Figure 5. ICOS-deficient T cells show a defect in secondary T_H-17 responses

(a-c) Flow cytometry of ICOS-deficient or wild-type CD4⁺ T cells (left panel) or CD4⁺CD62L^lo T cells (right panel) stimulated with anti-CD3, APCs, and IL-23 for 5 days and then restimulated with PMA-ionomycin (a); wild-type or ICOS-deficient cells differentiated for 5 days with IL-6 and TGF-β for 5 days and then restimulated with anti-CD3, APCs and IL-23 for an additional 4 days (b); or lymph nodes cells from immunized wild-type or ICOS-deficient mice cultured with MOG_35-55 and IL-23 for 4 days (c). (d,e) RT-PCR expression of IL-12Rβ1 and IL-23R (d) and ELISA for production of IL-21 (e) from naïve T cells from ICOS-deficient or wild-type mice stimulated with soluble anti-CD3, APCs, IL-6 and TGF-β for 5 days; expression to β-actin. Data represent the mean ± s.d. of four (a,b) experiments or represent one of three (c) or two (d,e) experiments.

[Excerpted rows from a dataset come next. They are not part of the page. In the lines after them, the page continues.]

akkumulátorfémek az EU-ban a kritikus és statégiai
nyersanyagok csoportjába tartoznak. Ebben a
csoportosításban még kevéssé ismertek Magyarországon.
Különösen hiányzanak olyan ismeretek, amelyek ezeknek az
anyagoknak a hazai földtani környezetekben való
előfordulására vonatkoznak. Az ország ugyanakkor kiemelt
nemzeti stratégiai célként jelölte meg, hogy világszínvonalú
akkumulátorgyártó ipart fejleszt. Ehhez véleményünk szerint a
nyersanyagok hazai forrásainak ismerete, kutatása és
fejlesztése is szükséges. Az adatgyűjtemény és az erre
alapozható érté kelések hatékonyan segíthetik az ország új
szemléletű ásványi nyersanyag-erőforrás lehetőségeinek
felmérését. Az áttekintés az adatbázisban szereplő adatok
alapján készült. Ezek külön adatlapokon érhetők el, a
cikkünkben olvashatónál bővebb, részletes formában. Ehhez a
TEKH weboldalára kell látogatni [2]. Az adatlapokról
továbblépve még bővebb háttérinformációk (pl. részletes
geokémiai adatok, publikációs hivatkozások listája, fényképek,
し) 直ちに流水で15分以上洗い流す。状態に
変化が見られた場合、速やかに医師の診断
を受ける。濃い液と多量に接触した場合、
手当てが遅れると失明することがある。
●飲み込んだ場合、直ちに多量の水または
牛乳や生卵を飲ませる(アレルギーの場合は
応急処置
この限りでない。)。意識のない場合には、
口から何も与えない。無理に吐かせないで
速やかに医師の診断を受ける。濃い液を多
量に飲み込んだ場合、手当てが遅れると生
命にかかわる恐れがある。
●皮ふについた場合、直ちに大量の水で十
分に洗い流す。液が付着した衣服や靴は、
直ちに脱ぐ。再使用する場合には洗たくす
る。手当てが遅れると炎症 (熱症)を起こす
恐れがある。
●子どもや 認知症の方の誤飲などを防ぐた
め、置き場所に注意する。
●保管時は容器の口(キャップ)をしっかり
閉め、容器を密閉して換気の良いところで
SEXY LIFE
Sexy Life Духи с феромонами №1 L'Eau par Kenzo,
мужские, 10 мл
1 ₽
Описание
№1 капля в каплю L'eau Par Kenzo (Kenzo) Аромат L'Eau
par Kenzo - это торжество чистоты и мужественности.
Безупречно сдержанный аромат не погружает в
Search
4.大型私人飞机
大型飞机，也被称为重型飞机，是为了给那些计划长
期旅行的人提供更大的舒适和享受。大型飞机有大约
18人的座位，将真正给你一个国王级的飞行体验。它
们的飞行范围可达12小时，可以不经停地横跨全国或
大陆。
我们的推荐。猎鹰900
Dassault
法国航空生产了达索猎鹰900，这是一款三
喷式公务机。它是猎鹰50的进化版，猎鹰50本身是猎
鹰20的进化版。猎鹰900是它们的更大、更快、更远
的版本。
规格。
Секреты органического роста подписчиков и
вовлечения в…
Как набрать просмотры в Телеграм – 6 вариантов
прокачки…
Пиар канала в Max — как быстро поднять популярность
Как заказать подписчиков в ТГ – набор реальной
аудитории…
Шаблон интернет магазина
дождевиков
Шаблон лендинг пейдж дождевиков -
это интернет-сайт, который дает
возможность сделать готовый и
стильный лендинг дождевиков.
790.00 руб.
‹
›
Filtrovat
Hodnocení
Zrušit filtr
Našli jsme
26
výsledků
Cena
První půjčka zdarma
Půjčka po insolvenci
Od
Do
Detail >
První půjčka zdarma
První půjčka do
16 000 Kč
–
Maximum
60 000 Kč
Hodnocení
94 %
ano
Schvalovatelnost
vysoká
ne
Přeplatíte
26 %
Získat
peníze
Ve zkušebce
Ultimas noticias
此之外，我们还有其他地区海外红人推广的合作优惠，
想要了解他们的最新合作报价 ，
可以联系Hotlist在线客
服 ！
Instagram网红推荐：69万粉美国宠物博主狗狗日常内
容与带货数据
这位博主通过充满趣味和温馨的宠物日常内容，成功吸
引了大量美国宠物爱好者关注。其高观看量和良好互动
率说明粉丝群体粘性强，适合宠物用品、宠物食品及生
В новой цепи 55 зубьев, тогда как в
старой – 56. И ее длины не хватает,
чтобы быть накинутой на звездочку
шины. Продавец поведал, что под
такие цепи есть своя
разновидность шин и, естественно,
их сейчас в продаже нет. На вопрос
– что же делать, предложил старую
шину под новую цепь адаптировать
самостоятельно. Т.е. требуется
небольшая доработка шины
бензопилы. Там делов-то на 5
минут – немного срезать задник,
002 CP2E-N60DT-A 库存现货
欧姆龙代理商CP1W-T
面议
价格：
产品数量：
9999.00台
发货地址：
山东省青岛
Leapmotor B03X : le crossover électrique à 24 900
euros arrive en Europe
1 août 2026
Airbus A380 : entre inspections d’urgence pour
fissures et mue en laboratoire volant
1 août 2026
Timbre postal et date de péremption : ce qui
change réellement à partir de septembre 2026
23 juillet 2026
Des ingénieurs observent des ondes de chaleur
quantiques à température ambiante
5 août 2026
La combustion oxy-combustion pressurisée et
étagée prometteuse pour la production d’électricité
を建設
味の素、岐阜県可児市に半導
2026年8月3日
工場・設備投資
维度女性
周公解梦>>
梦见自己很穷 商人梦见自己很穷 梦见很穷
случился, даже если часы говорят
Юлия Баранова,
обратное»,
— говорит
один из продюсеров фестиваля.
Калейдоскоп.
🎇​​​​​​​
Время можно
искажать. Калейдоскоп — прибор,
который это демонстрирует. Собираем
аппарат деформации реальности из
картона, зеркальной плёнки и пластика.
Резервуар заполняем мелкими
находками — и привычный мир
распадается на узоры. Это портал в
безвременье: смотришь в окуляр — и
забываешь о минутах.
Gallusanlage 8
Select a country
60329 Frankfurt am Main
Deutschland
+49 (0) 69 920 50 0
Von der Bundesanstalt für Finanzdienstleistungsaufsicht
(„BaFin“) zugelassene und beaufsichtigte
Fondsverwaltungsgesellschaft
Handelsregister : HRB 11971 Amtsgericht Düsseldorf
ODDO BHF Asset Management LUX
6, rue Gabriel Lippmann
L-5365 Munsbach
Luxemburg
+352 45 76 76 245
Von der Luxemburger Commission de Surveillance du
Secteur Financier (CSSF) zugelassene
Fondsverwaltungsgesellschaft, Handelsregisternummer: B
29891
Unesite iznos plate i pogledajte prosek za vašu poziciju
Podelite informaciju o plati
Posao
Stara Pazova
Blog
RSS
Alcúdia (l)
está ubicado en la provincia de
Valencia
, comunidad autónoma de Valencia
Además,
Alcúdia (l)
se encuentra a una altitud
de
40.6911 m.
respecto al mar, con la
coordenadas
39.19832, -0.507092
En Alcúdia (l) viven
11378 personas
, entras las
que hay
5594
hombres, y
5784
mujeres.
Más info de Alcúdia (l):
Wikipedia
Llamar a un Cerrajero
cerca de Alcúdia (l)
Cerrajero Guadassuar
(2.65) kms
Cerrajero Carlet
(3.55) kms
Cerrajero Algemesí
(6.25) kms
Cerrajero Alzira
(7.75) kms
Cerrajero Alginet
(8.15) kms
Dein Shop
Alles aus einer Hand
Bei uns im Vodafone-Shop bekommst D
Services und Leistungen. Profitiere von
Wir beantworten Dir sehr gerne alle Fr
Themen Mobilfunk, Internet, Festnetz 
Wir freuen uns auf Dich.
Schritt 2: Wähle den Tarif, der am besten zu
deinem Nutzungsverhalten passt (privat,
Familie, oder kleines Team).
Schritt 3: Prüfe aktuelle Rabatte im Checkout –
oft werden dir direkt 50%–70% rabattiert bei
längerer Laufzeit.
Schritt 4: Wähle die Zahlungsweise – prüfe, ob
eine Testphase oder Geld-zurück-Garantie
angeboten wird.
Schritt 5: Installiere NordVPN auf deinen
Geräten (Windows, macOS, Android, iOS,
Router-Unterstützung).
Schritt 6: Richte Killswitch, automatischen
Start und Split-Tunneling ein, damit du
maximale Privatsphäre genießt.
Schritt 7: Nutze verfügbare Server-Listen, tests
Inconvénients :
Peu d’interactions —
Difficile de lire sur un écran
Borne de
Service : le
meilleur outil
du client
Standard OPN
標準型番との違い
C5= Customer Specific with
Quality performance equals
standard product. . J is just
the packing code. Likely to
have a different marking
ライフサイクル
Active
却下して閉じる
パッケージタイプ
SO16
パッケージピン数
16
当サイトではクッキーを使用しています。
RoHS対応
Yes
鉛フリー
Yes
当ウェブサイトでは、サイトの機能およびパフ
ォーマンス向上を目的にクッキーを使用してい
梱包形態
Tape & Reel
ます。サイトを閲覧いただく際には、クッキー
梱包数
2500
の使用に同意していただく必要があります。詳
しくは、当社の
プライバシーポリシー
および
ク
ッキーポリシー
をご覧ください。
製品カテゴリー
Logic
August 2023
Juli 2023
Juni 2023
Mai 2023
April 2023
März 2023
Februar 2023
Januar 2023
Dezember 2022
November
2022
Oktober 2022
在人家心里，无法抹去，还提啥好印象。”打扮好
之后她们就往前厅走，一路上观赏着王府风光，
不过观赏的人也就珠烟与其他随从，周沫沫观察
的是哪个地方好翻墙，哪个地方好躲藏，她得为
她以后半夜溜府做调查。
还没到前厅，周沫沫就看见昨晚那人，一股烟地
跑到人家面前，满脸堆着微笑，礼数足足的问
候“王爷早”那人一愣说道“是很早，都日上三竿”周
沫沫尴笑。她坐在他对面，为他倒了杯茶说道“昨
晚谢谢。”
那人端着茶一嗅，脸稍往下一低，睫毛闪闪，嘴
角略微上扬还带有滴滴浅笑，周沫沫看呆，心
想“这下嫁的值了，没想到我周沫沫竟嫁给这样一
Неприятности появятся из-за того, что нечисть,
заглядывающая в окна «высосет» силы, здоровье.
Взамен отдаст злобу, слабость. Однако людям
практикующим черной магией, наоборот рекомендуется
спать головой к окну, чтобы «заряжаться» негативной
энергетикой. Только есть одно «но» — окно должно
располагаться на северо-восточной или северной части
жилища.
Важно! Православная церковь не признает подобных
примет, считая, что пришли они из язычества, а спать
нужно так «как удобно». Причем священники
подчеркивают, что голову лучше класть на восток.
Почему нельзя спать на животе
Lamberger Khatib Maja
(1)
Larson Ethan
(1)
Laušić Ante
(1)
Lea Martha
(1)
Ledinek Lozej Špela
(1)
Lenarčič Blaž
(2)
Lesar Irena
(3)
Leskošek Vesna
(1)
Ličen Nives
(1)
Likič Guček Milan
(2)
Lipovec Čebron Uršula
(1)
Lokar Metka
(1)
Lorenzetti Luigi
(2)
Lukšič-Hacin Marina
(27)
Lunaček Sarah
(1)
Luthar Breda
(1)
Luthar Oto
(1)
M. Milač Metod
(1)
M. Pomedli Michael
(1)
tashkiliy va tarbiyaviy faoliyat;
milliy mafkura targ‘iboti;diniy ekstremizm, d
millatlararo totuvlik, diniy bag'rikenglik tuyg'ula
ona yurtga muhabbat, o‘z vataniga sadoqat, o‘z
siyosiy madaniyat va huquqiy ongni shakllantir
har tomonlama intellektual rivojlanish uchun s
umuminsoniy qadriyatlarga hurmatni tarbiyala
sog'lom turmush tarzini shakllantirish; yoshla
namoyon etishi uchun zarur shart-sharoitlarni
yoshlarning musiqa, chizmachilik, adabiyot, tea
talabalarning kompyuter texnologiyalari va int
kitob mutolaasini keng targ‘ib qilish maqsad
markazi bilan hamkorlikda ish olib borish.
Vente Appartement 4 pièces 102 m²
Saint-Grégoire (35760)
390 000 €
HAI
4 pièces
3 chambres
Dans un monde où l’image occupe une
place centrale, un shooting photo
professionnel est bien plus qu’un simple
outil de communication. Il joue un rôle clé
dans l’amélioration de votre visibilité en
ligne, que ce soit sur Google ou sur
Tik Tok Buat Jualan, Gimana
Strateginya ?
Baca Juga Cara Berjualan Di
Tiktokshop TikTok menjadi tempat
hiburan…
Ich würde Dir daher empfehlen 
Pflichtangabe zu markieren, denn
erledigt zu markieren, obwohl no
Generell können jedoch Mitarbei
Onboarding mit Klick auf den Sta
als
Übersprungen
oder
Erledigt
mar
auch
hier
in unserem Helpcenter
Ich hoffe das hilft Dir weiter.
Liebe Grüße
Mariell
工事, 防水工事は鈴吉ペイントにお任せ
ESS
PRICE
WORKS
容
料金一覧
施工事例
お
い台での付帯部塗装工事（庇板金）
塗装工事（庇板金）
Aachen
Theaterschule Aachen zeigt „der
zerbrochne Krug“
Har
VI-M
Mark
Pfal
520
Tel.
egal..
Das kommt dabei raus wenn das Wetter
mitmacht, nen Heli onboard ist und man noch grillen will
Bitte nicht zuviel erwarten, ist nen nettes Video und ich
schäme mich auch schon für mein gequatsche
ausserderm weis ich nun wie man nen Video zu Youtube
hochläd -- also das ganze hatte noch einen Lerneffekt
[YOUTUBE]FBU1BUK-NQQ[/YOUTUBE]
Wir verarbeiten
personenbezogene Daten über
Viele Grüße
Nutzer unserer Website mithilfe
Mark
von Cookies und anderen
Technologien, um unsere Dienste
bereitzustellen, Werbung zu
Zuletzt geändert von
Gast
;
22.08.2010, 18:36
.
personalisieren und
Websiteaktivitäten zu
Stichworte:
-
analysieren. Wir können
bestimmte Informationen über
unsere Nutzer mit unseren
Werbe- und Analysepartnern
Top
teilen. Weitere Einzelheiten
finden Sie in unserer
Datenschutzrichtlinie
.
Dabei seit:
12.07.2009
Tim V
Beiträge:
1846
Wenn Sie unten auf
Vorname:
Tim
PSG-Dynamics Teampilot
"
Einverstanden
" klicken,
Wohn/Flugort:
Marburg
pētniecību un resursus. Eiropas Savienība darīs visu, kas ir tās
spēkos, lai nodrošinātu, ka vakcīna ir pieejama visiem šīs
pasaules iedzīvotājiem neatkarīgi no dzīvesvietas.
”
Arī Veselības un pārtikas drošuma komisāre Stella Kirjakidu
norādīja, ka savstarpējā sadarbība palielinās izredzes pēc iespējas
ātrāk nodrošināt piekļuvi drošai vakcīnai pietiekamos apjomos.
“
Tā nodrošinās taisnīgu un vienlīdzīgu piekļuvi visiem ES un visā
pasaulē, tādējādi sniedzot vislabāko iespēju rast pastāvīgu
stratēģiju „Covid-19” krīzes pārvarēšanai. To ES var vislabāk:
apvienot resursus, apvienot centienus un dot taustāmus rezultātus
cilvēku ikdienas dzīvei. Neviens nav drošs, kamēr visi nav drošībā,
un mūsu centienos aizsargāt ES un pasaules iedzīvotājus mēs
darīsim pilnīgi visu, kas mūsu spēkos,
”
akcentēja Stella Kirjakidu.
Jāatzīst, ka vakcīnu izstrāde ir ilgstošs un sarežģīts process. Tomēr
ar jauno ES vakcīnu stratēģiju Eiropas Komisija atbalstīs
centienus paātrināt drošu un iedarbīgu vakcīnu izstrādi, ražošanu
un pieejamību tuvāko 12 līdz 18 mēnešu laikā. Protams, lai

Figure 6. c-Maf in T_H-17 differentiation

(a) RT-PCR of c-Maf expression in CD4⁺CD62L^high T cells from wild-type mice stimulated under T_H0, T_H1, T_H2, T_H-17 conditions, or as indicated with plate bound anti-CD3 and anti-CD28 (top left) or with anti-CD3 and APCs (top right) (expression relative to GADPH); c-Maf expression in ICOS-deficient or wild-type naïve CD4⁺CD62L^hi T cells stimulated with anti-CD3, antigen-presenting cells, IL-6 and TGF-β (bottom left; expression relative to β-actin); c-Maf expression in CD4⁺ICOS^hiCXCR5⁺, CD4⁺ICOS^hiCXCR5^- and CD4⁺ICOS^loCXCR5^- cells from dLN of wild-type mice immunized with MOG and restimulated in vitro; (bottom right; expression relative to β-actin). (b,c) Flow cytometry (left) and ELISA (right) for IFN-γ and IL-17 production by c-Maf-deficient or wild-type naïve CD4⁺CD62L^hi T cells stimulated in vitro (b) or c-Maf-deficient or wild-type T_H-17 cells restimulated in vitro (c). (d) RT-PCR for IL-23R expression in T_H-17 cells day 3 of ‘primary differentiation’ (TGF-β + IL-6; left) or ‘secondary expansion’ (+IL-23, right); expression is relative to β-actin. (e) ELISA for IL-21 production at day 3 of primary differentiation of T_H-17. (f) Flow cytometry of wild-type and c-Maf-deficient mice immunized with TNP-OVA in complete Freund's adjuvant. Numbers indicate percent positive T_FH cells (CD4⁺CXCR5⁺ICOS⁺) in each quadrant.